Assessing Proximal Metatarsal Lameness in Sport Horses

In a forum on sport horse lameness at the convention , which was held Dec. 7-11 in Nashville, Tenn., Michael Schramme, DrMedVet, CertEO, PhD, Dipl. ECVS, ACVS, from France’s Campus Veterinaire de l’Universite de Lyon, described how he gets to the bottom of these injuries, which occur where the interosseous medius muscle’s (suspensory ligament) attaches to the top 1.5 inches of the rear cannon bone. Because the canal through which the suspensory ligament runs at the top of the cannon bone doesn’t distend, the suspensory ligament’s constraints can cause potential pain and injury.
Schramme notes that veterinarians attribute the pain in 63% of these cases to the proximal suspensory and/or its bone attachment. Riders of affected horses typically complain of bilateral stiffness, decreased hind-limb impulsion, difficulty making transitions, resistance to lateral exercise, evasive behavior, and decreased power over jumps.
Predisposing factors to developing PSD include riding discipline and the horse’s conformation.

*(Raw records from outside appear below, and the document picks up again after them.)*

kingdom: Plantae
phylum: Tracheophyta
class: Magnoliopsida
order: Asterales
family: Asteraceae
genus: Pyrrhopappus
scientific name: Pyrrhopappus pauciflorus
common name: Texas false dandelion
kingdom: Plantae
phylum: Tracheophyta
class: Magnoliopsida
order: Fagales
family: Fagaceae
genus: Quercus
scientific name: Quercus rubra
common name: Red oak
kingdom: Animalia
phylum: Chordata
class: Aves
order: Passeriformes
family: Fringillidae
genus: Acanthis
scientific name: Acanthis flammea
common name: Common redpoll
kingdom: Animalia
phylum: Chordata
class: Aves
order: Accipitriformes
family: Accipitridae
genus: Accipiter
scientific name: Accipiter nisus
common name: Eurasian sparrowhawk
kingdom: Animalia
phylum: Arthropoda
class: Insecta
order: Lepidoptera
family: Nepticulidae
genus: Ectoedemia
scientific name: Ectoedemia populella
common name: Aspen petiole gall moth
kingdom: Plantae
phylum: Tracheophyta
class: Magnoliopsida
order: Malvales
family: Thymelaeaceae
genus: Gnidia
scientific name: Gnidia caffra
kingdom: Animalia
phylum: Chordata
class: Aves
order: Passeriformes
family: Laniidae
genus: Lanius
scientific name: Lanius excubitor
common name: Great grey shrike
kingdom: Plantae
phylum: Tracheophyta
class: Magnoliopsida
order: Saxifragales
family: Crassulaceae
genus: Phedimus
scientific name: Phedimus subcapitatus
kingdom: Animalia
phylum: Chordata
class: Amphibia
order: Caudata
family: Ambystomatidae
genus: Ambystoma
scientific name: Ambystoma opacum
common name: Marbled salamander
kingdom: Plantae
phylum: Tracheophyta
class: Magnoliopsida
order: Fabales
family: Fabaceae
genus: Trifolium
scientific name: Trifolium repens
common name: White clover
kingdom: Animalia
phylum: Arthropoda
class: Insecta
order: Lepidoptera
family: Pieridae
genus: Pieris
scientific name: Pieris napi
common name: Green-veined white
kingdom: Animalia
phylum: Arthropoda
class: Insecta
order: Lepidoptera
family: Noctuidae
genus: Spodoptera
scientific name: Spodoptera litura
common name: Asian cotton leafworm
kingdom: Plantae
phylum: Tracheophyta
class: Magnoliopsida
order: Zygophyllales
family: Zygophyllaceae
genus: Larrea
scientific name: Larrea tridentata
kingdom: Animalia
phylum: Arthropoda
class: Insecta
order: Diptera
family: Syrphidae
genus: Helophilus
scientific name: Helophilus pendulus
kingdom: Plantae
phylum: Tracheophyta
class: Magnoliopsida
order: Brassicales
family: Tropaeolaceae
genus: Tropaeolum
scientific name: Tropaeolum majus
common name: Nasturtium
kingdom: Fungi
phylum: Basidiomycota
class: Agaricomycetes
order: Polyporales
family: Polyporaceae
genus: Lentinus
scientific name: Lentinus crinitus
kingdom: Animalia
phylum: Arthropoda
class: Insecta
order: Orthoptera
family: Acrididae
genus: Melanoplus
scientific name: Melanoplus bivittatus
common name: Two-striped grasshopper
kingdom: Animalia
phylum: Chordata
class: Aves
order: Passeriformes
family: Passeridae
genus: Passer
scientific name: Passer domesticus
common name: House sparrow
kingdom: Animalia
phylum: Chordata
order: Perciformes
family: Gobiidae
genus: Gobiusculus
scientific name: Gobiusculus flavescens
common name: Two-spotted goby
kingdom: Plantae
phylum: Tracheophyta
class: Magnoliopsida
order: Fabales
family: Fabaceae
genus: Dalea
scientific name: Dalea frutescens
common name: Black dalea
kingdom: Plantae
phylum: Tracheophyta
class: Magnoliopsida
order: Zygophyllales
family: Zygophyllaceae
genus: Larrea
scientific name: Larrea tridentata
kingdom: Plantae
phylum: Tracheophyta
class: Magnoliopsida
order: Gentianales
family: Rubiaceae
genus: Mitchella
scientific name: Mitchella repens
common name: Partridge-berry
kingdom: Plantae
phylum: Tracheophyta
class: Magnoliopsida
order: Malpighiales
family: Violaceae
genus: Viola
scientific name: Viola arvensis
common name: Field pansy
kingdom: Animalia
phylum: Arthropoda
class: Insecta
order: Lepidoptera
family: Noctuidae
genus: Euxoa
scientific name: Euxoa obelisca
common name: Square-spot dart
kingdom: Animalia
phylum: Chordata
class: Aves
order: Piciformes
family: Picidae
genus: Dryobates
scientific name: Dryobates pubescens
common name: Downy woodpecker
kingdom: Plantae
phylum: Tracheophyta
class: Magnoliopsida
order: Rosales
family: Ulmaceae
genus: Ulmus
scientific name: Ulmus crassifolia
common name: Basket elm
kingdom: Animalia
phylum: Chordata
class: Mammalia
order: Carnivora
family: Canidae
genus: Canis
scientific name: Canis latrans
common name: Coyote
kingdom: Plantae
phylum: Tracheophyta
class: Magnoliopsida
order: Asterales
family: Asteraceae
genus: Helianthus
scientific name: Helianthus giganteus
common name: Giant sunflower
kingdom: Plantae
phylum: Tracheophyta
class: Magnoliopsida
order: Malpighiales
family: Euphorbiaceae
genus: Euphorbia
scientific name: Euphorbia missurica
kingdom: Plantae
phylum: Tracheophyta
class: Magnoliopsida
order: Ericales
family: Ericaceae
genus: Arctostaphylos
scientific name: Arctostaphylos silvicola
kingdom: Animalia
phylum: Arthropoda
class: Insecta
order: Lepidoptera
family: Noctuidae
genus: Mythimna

For example, the dressage horses Schramme sees with this injury are “typically big-moving horses in advanced work exerting plenty of repetitious exercises.” Also, straight rear-limb conformation, low-sloping pasterns, and low fetlocks seem highly correlated to PSD occurrence.
“The strain on the suspensory ligaments is directly related to the fetlock angle,” he said and, with age, conformation might worsen, leading to an increased risk of PSD development.
Another predisposing structural concern is related to foot balance: “A long toe-low heel hoof configuration with a negative plantar angle of the coffin bone (the angle the bottom of the coffin bone makes with the ground) may put the horse at risk for this injury,” said Schramme. He explained that an imaginary line drawn through the coronary band of either rear foot should intersect the forelimb at the carpus or below. If this line intersects higher up the limb, then the horse likely has a negative plantar hoof angle.
He said to watch for specific clinical signs of the injury, because it can be difficult to spot pathology (damage or disease) in this area even with advanced imaging techniques. Schramme urged veterinarians to carefully monitor the groove between the lateral (outer) splint bone and the lateral margin of the superficial digital flexor tendon. “If this groove flattens out and becomes convex, pay attention,” he advises.
Another useful test is what he terms the “strangulation test,” in which the veterinarian places his or her fingers across the back surface of the tendons and squeezes. A horse with a moderately advanced case of PSD will withdraw his leg away from this pressure fairly immediately. Other signs of proximal suspensory-related problems are evident as the horse moves: he will exhibit restricted hind leg action, decreased fetlock joint extension, decreased foot flight arc, and a shortened cranial (forward) phase of the stride. Most horses with proximal suspensory pain push off less with the affected rear limb to reduce discomfort that occurs during the second part of the stance phase (when the hoof is on the ground just before breakover). In some cases, lameness is not particularly obvious until the horse is ridden and the rider sits as the affected diagonal limb lands or when he or she asks for lateral work.
Schramme suggested using the Lameness Locator to help identify gait abnormalities during diagnosis, particularly in the early stages of PSD. The device involves mounting wireless inertial sensors on the horse’s head and croup for an objective quantification of lameness. “These sensors measure the vertical displacement of the torso and have a 10 times higher sensitivity than the human eye to evaluate gait asymmetry,” said Schramme.
Once the area of concern is identified and localized through a thorough clinical exam and diagnostic anesthesia, MRI is one of the best imaging techniques for assessing the proximal suspensory ligament, said Schramme.